§ GIVEN RECORDS:
━━━━━━━━━━

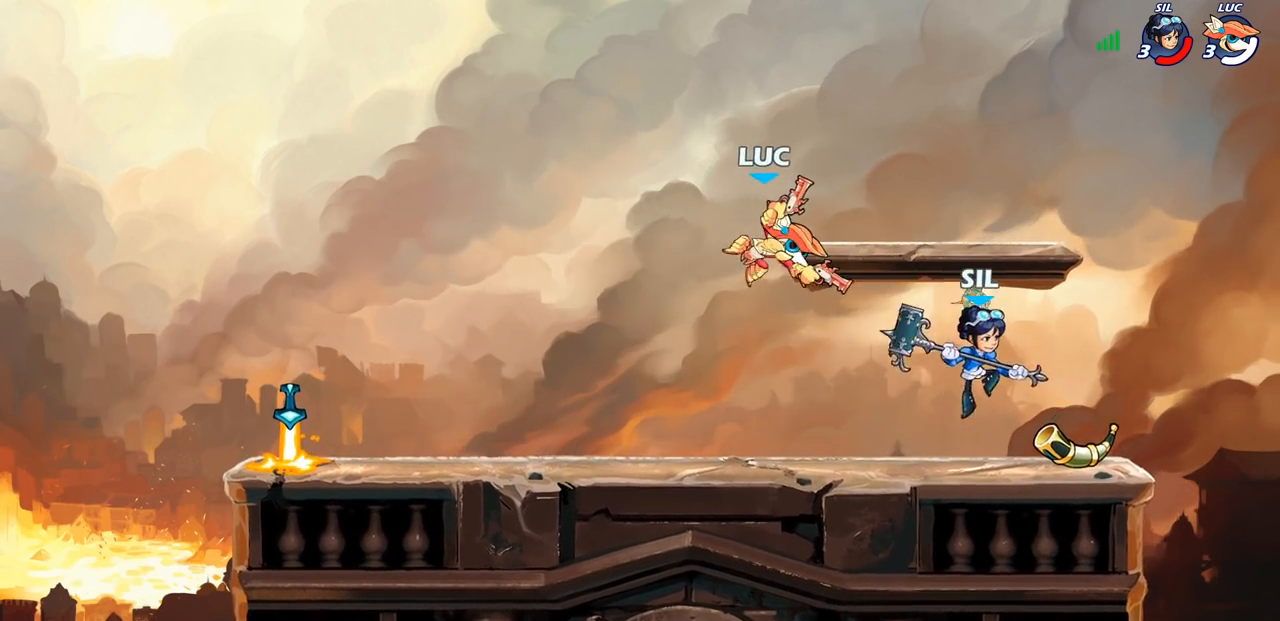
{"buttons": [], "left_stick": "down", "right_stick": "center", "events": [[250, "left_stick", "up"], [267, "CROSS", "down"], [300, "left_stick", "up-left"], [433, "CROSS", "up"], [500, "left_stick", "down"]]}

━━━━━━━━━━

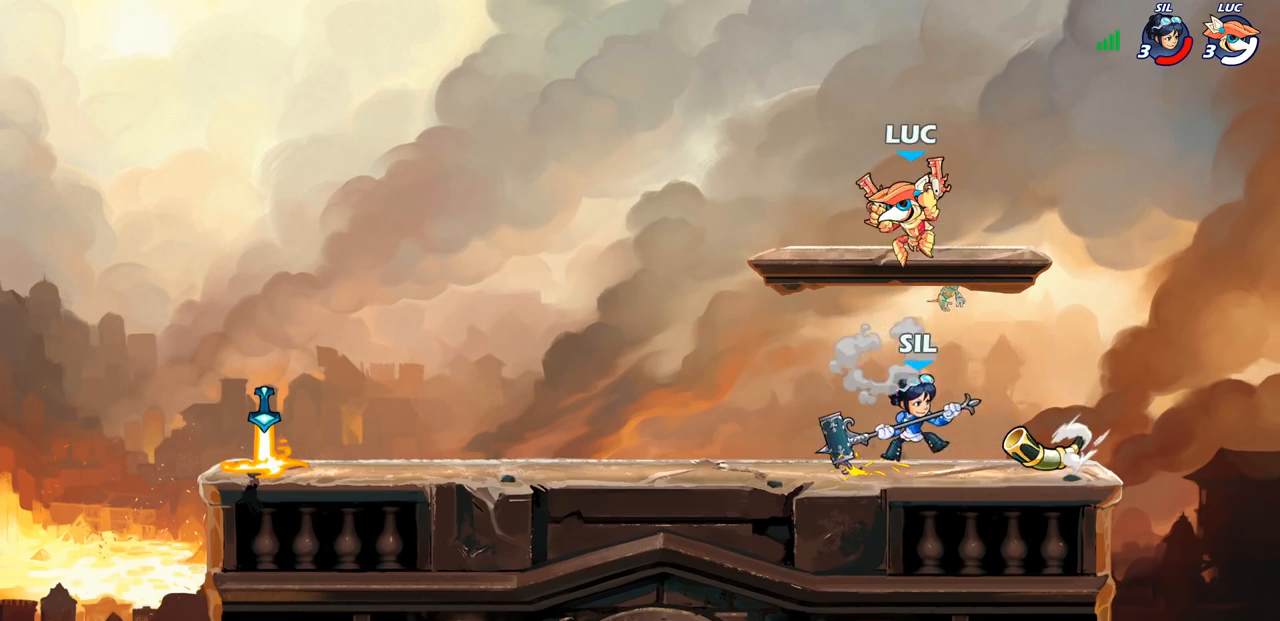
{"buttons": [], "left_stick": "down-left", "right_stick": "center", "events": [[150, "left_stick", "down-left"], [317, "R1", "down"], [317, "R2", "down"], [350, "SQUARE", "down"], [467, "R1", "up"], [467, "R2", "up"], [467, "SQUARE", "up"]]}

━━━━━━━━━━

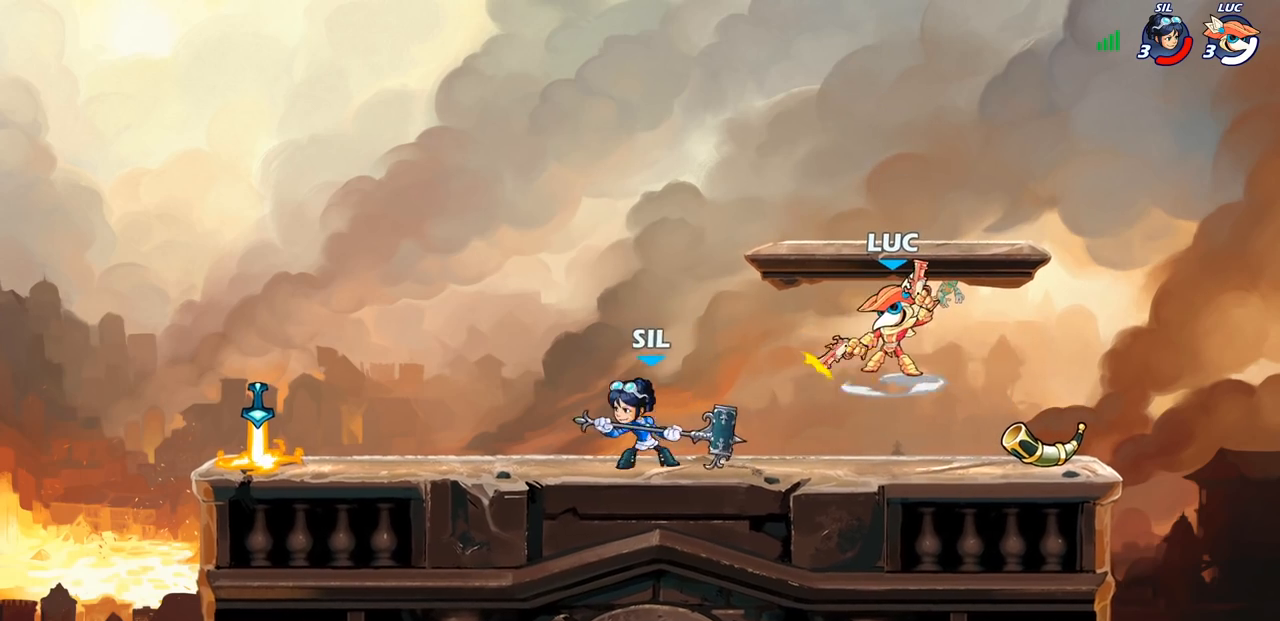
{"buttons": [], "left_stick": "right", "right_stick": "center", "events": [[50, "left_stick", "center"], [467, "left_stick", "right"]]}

━━━━━━━━━━

§ TASK TO CARRY OUT: Your answer should be one number: how many lines in the material hold the string "down".

§ RESULT BELOW: 2